*Exercise*
Pictures are to be dropped. Everything else in the listing gets copied exactly.

=-=-=-=-=

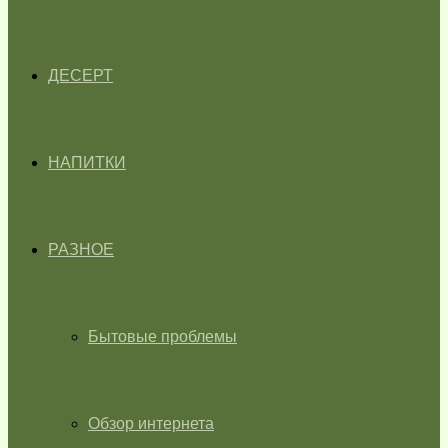
ДЕСЕРТ
НАПИТКИ
РАЗНОЕ
Бытовые проблемы
Обзор интернета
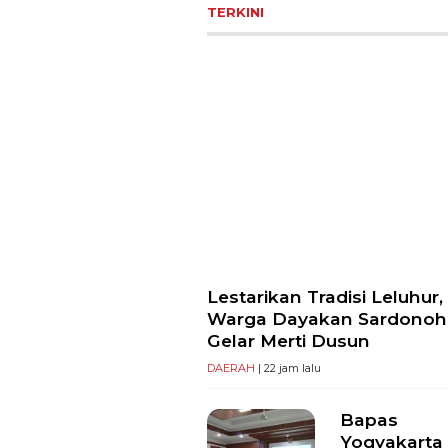
TERKINI
Lestarikan Tradisi Leluhur,
Warga Dayakan Sardonoh
Gelar Merti Dusun
DAERAH
| 22 jam lalu
Bapas
Yogyakarta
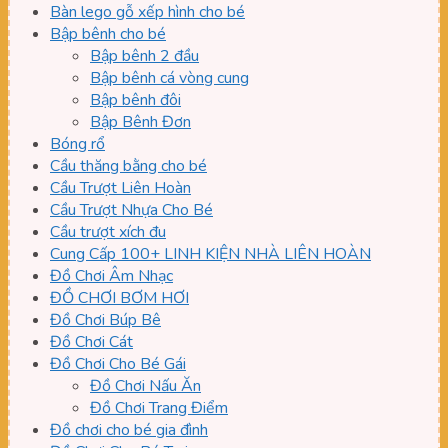
Bàn lego gỗ xếp hình cho bé
Bập bênh cho bé
Bập bênh 2 đầu
Bập bênh cá vòng cung
Bập bênh đôi
Bập Bênh Đơn
Bóng rổ
Cầu thăng bằng cho bé
Cầu Trượt Liên Hoàn
Cầu Trượt Nhựa Cho Bé
Cầu trượt xích đu
Cung Cấp 100+ LINH KIỆN NHÀ LIÊN HOÀN
Đồ Chơi Âm Nhạc
ĐỒ CHƠI BƠM HƠI
Đồ Chơi Búp Bê
Đồ Chơi Cát
Đồ Chơi Cho Bé Gái
Đồ Chơi Nấu Ăn
Đồ Chơi Trang Điểm
Đồ chơi cho bé gia đình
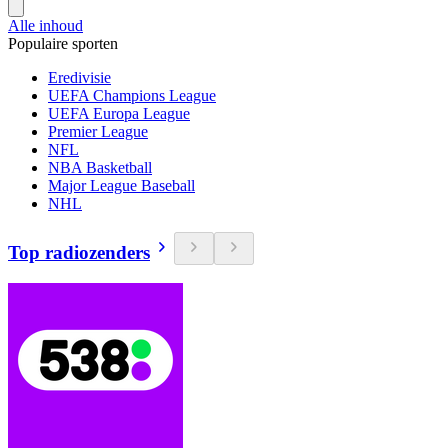
Alle inhoud
Populaire sporten
Eredivisie
UEFA Champions League
UEFA Europa League
Premier League
NFL
NBA Basketball
Major League Baseball
NHL
Top radiozenders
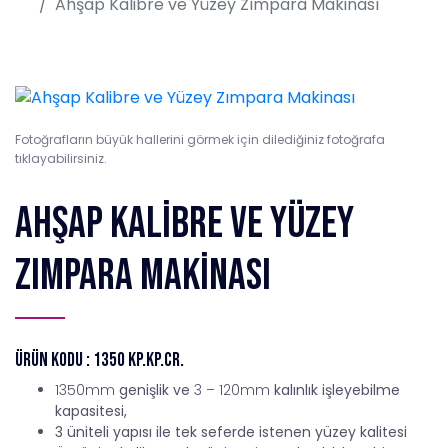
Ahşap Kalibre ve Yüzey Zımpara Makinası
Fotoğrafların büyük hallerini görmek için dilediğiniz fotoğrafa
tıklayabilirsiniz.
Ahşap Kalibre ve Yüzey
Zımpara Makinası
Ürün Kodu : 1350 KP.KP.CR.
1350mm
genişlik ve
3 – 120mm
kalınlık işleyebilme
kapasitesi,
3 üniteli yapısı ile tek seferde istenen yüzey kalitesi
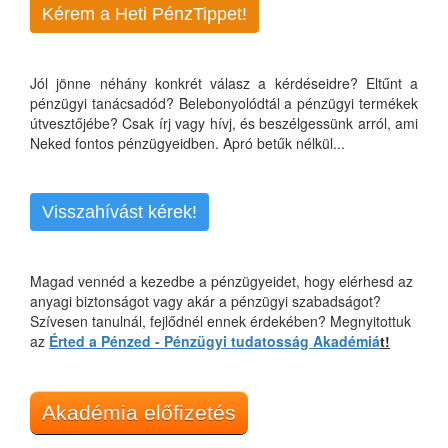
Kérem a Heti PénzTippet!
Jól jönne néhány konkrét válasz a kérdéseidre? Eltűnt a
pénzügyi tanácsadód? Belebonyolódtál a pénzügyi termékek
útvesztőjébe? Csak írj vagy hívj, és beszélgessünk arról, ami
Neked fontos pénzügyeidben. Apró betűk nélkül...
Visszahívást kérek!
Magad vennéd a kezedbe a pénzügyeidet, hogy elérhesd az
anyagi biztonságot vagy akár a pénzügyi szabadságot?
Szívesen tanulnál, fejlődnél ennek érdekében? Megnyitottuk
az
Érted a Pénzed - Pénzügyi tudatosság Akadémiá
t!
Akadémia előfizetés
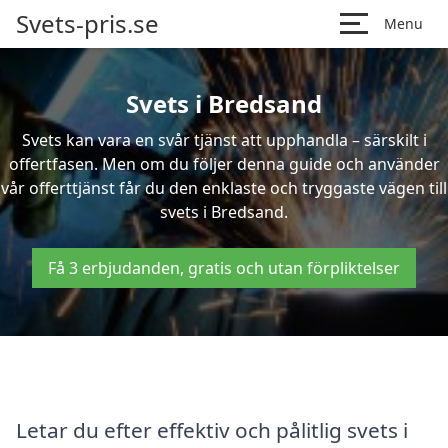
Svets-pris.se
Menu
Svets i Bredsand
Svets kan vara en svår tjänst att upphandla – särskilt i
offertfasen. Men om du följer denna guide och använder
vår offerttjänst får du den enklaste och tryggaste vägen till
svets i Bredsand.
Få 3 erbjudanden, gratis och utan förpliktelser
Letar du efter effektiv och pålitlig svets i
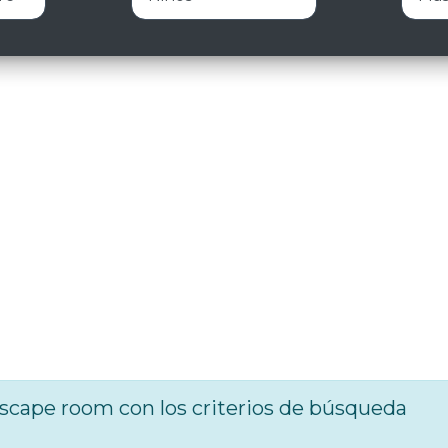
cape room con los criterios de búsqueda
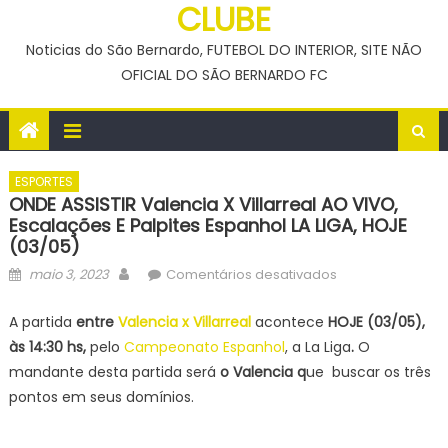
CLUBE
Noticias do São Bernardo, FUTEBOL DO INTERIOR, SITE NÃO
OFICIAL DO SÃO BERNARDO FC
ESPORTES
ONDE ASSISTIR Valencia X Villarreal AO VIVO,
Escalações E Palpites Espanhol LA LIGA, HOJE
(03/05)
Posted
Author
em
maio 3, 2023
Comentários desativados
on
ONDE
ASSISTIR
A partida
entre
Valencia x Villarreal
acontece
HOJE (03/05)
,
Valencia
às 14:30 hs,
pelo
Campeonato Espanhol
, a La Liga
.
O
x
mandante desta partida será
o Valencia q
ue buscar os três
Villarreal
pontos em seus domínios.
AO
VIVO,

=-=-=-=-=

*Expected answer*
ДЕСЕРТ
НАПИТКИ
РАЗНОЕ
Бытовые проблемы
Обзор интернета
TERKINI
Lestarikan Tradisi Leluhur,
Warga Dayakan Sardonoh
Gelar Merti Dusun
DAERAH
| 22 jam lalu
Bapas
Yogyakarta
Bàn lego gỗ xếp hình cho bé
Bập bênh cho bé
Bập bênh 2 đầu
Bập bênh cá vòng cung
Bập bênh đôi
Bập Bênh Đơn
Bóng rổ
Cầu thăng bằng cho bé
Cầu Trượt Liên Hoàn
Cầu Trượt Nhựa Cho Bé
Cầu trượt xích đu
Cung Cấp 100+ LINH KIỆN NHÀ LIÊN HOÀN
Đồ Chơi Âm Nhạc
ĐỒ CHƠI BƠM HƠI
Đồ Chơi Búp Bê
Đồ Chơi Cát
Đồ Chơi Cho Bé Gái
Đồ Chơi Nấu Ăn
Đồ Chơi Trang Điểm
Đồ chơi cho bé gia đình
Alle inhoud
Populaire sporten
Eredivisie
UEFA Champions League
UEFA Europa League
Premier League
NFL
NBA Basketball
Major League Baseball
NHL
Top radiozenders
Ahşap Kalibre ve Yüzey Zımpara Makinası
Fotoğrafların büyük hallerini görmek için dilediğiniz fotoğrafa
tıklayabilirsiniz.
Ahşap Kalibre ve Yüzey
Zımpara Makinası
Ürün Kodu : 1350 KP.KP.CR.
1350mm
genişlik ve
3 – 120mm
kalınlık işleyebilme
kapasitesi,
3 üniteli yapısı ile tek seferde istenen yüzey kalitesi
Kérem a Heti PénzTippet!
Jól jönne néhány konkrét válasz a kérdéseidre? Eltűnt a
pénzügyi tanácsadód? Belebonyolódtál a pénzügyi termékek
útvesztőjébe? Csak írj vagy hívj, és beszélgessünk arról, ami
Neked fontos pénzügyeidben. Apró betűk nélkül...
Visszahívást kérek!
Magad vennéd a kezedbe a pénzügyeidet, hogy elérhesd az
anyagi biztonságot vagy akár a pénzügyi szabadságot?
Szívesen tanulnál, fejlődnél ennek érdekében? Megnyitottuk
az
Érted a Pénzed - Pénzügyi tudatosság Akadémiá
t!
Akadémia előfizetés
Svets-pris.se
Menu
Svets i Bredsand
Svets kan vara en svår tjänst att upphandla – särskilt i
offertfasen. Men om du följer denna guide och använder
vår offerttjänst får du den enklaste och tryggaste vägen till
svets i Bredsand.
Få 3 erbjudanden, gratis och utan förpliktelser
Letar du efter effektiv och pålitlig svets i
cape room con los criterios de búsqueda
CLUBE
Noticias do São Bernardo, FUTEBOL DO INTERIOR, SITE NÃO
OFICIAL DO SÃO BERNARDO FC
ESPORTES
ONDE ASSISTIR Valencia X Villarreal AO VIVO,
Escalações E Palpites Espanhol LA LIGA, HOJE
(03/05)
Posted
Author
em
maio 3, 2023
Comentários desativados
on
ONDE
ASSISTIR
A partida
entre
Valencia x Villarreal
acontece
HOJE (03/05)
,
Valencia
às 14:30 hs,
pelo
Campeonato Espanhol
, a La Liga
.
O
x
mandante desta partida será
o Valencia q
ue buscar os três
Villarreal
pontos em seus domínios.
AO
VIVO,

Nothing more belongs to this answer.